About this exercise: The whole listing below should be printed again exactly, with no images.

Material provided Start Marker

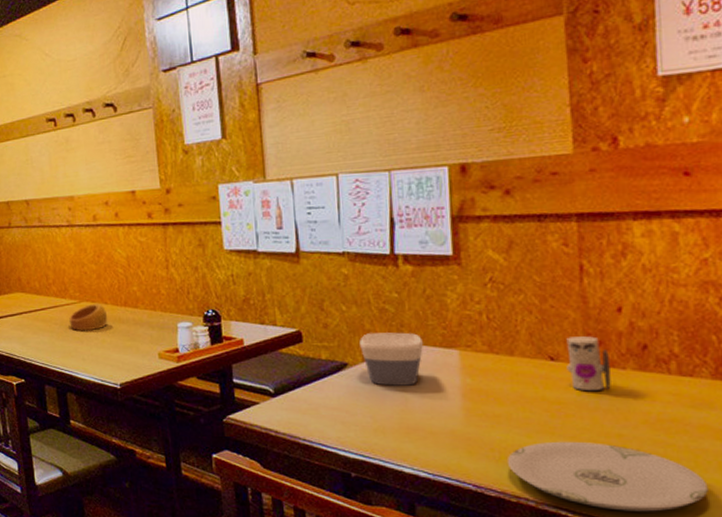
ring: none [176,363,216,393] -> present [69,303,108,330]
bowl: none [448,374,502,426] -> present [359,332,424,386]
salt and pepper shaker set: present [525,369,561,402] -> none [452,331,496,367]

Material provided End Marker

Response below:
ring: none [176,363,216,393] -> present [69,303,108,330]
bowl: none [448,374,502,426] -> present [359,332,424,386]
salt and pepper shaker set: present [525,369,561,402] -> none [452,331,496,367]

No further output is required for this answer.